* **Task to carry out**:
Please return all of the entries below word for word, keeping every line unchanged.

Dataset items
%%

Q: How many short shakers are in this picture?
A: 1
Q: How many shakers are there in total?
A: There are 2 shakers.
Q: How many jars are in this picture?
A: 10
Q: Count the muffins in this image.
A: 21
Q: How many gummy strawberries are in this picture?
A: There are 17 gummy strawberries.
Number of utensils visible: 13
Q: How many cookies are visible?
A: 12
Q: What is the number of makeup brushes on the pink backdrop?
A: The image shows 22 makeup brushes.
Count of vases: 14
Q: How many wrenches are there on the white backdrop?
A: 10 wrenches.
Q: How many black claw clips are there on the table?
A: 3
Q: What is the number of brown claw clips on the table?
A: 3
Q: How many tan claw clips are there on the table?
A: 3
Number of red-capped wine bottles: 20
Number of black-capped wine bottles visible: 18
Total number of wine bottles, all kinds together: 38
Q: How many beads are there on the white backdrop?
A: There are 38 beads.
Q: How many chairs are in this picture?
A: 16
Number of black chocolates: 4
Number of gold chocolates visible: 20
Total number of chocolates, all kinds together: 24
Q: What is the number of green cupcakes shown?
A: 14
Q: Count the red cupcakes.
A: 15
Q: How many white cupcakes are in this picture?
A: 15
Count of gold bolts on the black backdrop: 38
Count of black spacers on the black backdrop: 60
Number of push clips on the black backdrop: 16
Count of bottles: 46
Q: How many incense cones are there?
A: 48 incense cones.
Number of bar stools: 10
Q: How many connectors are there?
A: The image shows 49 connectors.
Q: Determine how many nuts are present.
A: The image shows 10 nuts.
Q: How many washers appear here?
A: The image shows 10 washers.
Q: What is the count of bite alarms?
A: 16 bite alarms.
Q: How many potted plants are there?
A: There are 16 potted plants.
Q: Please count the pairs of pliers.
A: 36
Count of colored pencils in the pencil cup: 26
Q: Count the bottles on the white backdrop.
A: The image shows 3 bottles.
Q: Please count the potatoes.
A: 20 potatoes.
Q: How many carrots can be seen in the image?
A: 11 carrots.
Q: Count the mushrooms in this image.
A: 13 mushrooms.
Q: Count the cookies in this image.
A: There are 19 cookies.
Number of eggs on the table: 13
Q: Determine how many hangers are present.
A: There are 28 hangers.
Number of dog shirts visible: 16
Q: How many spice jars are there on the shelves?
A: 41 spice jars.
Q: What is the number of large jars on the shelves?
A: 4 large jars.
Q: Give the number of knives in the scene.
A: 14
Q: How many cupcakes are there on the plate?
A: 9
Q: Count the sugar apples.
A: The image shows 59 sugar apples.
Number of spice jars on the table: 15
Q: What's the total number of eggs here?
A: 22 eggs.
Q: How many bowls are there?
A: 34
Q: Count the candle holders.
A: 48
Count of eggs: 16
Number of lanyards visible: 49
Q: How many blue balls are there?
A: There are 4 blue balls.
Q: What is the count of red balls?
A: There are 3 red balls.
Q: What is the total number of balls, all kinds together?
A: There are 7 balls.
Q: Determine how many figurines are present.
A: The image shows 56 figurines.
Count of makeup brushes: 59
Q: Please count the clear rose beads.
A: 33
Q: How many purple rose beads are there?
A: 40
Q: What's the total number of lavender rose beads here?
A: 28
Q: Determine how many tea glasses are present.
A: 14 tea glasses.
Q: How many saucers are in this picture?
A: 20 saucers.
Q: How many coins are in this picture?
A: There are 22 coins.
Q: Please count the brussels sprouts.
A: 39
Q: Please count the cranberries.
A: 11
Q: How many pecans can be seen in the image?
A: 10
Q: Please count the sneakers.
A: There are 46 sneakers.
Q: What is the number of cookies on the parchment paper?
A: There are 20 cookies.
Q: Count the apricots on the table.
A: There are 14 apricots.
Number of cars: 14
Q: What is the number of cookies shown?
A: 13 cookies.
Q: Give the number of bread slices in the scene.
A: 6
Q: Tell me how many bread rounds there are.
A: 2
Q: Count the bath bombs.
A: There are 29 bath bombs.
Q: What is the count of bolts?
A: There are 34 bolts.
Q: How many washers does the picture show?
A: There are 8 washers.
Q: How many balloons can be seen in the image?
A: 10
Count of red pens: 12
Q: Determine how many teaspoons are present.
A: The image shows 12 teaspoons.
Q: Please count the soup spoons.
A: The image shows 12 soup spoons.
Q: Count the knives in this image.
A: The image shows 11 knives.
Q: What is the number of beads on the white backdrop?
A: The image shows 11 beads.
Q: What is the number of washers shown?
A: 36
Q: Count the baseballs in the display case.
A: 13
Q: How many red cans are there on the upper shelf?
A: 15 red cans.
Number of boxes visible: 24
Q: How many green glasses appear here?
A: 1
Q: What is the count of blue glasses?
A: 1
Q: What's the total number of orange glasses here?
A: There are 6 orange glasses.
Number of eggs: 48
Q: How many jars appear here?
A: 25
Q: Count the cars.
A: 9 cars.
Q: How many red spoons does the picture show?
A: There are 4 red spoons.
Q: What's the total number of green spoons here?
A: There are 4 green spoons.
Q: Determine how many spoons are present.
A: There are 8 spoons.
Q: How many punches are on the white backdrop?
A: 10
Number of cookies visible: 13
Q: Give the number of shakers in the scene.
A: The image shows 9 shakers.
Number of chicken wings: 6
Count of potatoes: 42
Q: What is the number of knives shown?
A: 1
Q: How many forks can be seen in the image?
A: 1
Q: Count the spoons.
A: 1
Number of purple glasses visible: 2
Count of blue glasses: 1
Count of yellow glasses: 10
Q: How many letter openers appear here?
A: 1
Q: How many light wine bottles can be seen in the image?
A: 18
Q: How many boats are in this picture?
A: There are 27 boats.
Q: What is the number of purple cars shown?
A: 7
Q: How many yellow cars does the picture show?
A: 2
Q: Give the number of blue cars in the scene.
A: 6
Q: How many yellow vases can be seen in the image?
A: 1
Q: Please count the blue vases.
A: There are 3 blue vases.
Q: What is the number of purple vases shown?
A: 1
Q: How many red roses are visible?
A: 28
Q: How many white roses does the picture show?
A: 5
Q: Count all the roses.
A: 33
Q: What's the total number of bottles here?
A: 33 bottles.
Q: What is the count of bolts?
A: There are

%%

* **The output**:
Q: How many short shakers are in this picture?
A: 1
Q: How many shakers are there in total?
A: There are 2 shakers.
Q: How many jars are in this picture?
A: 10
Q: Count the muffins in this image.
A: 21
Q: How many gummy strawberries are in this picture?
A: There are 17 gummy strawberries.
Number of utensils visible: 13
Q: How many cookies are visible?
A: 12
Q: What is the number of makeup brushes on the pink backdrop?
A: The image shows 22 makeup brushes.
Count of vases: 14
Q: How many wrenches are there on the white backdrop?
A: 10 wrenches.
Q: How many black claw clips are there on the table?
A: 3
Q: What is the number of brown claw clips on the table?
A: 3
Q: How many tan claw clips are there on the table?
A: 3
Number of red-capped wine bottles: 20
Number of black-capped wine bottles visible: 18
Total number of wine bottles, all kinds together: 38
Q: How many beads are there on the white backdrop?
A: There are 38 beads.
Q: How many chairs are in this picture?
A: 16
Number of black chocolates: 4
Number of gold chocolates visible: 20
Total number of chocolates, all kinds together: 24
Q: What is the number of green cupcakes shown?
A: 14
Q: Count the red cupcakes.
A: 15
Q: How many white cupcakes are in this picture?
A: 15
Count of gold bolts on the black backdrop: 38
Count of black spacers on the black backdrop: 60
Number of push clips on the black backdrop: 16
Count of bottles: 46
Q: How many incense cones are there?
A: 48 incense cones.
Number of bar stools: 10
Q: How many connectors are there?
A: The image shows 49 connectors.
Q: Determine how many nuts are present.
A: The image shows 10 nuts.
Q: How many washers appear here?
A: The image shows 10 washers.
Q: What is the count of bite alarms?
A: 16 bite alarms.
Q: How many potted plants are there?
A: There are 16 potted plants.
Q: Please count the pairs of pliers.
A: 36
Count of colored pencils in the pencil cup: 26
Q: Count the bottles on the white backdrop.
A: The image shows 3 bottles.
Q: Please count the potatoes.
A: 20 potatoes.
Q: How many carrots can be seen in the image?
A: 11 carrots.
Q: Count the mushrooms in this image.
A: 13 mushrooms.
Q: Count the cookies in this image.
A: There are 19 cookies.
Number of eggs on the table: 13
Q: Determine how many hangers are present.
A: There are 28 hangers.
Number of dog shirts visible: 16
Q: How many spice jars are there on the shelves?
A: 41 spice jars.
Q: What is the number of large jars on the shelves?
A: 4 large jars.
Q: Give the number of knives in the scene.
A: 14
Q: How many cupcakes are there on the plate?
A: 9
Q: Count the sugar apples.
A: The image shows 59 sugar apples.
Number of spice jars on the table: 15
Q: What's the total number of eggs here?
A: 22 eggs.
Q: How many bowls are there?
A: 34
Q: Count the candle holders.
A: 48
Count of eggs: 16
Number of lanyards visible: 49
Q: How many blue balls are there?
A: There are 4 blue balls.
Q: What is the count of red balls?
A: There are 3 red balls.
Q: What is the total number of balls, all kinds together?
A: There are 7 balls.
Q: Determine how many figurines are present.
A: The image shows 56 figurines.
Count of makeup brushes: 59
Q: Please count the clear rose beads.
A: 33
Q: How many purple rose beads are there?
A: 40
Q: What's the total number of lavender rose beads here?
A: 28
Q: Determine how many tea glasses are present.
A: 14 tea glasses.
Q: How many saucers are in this picture?
A: 20 saucers.
Q: How many coins are in this picture?
A: There are 22 coins.
Q: Please count the brussels sprouts.
A: 39
Q: Please count the cranberries.
A: 11
Q: How many pecans can be seen in the image?
A: 10
Q: Please count the sneakers.
A: There are 46 sneakers.
Q: What is the number of cookies on the parchment paper?
A: There are 20 cookies.
Q: Count the apricots on the table.
A: There are 14 apricots.
Number of cars: 14
Q: What is the number of cookies shown?
A: 13 cookies.
Q: Give the number of bread slices in the scene.
A: 6
Q: Tell me how many bread rounds there are.
A: 2
Q: Count the bath bombs.
A: There are 29 bath bombs.
Q: What is the count of bolts?
A: There are 34 bolts.
Q: How many washers does the picture show?
A: There are 8 washers.
Q: How many balloons can be seen in the image?
A: 10
Count of red pens: 12
Q: Determine how many teaspoons are present.
A: The image shows 12 teaspoons.
Q: Please count the soup spoons.
A: The image shows 12 soup spoons.
Q: Count the knives in this image.
A: The image shows 11 knives.
Q: What is the number of beads on the white backdrop?
A: The image shows 11 beads.
Q: What is the number of washers shown?
A: 36
Q: Count the baseballs in the display case.
A: 13
Q: How many red cans are there on the upper shelf?
A: 15 red cans.
Number of boxes visible: 24
Q: How many green glasses appear here?
A: 1
Q: What is the count of blue glasses?
A: 1
Q: What's the total number of orange glasses here?
A: There are 6 orange glasses.
Number of eggs: 48
Q: How many jars appear here?
A: 25
Q: Count the cars.
A: 9 cars.
Q: How many red spoons does the picture show?
A: There are 4 red spoons.
Q: What's the total number of green spoons here?
A: There are 4 green spoons.
Q: Determine how many spoons are present.
A: There are 8 spoons.
Q: How many punches are on the white backdrop?
A: 10
Number of cookies visible: 13
Q: Give the number of shakers in the scene.
A: The image shows 9 shakers.
Number of chicken wings: 6
Count of potatoes: 42
Q: What is the number of knives shown?
A: 1
Q: How many forks can be seen in the image?
A: 1
Q: Count the spoons.
A: 1
Number of purple glasses visible: 2
Count of blue glasses: 1
Count of yellow glasses: 10
Q: How many letter openers appear here?
A: 1
Q: How many light wine bottles can be seen in the image?
A: 18
Q: How many boats are in this picture?
A: There are 27 boats.
Q: What is the number of purple cars shown?
A: 7
Q: How many yellow cars does the picture show?
A: 2
Q: Give the number of blue cars in the scene.
A: 6
Q: How many yellow vases can be seen in the image?
A: 1
Q: Please count the blue vases.
A: There are 3 blue vases.
Q: What is the number of purple vases shown?
A: 1
Q: How many red roses are visible?
A: 28
Q: How many white roses does the picture show?
A: 5
Q: Count all the roses.
A: 33
Q: What's the total number of bottles here?
A: 33 bottles.
Q: What is the count of bolts?
A: There are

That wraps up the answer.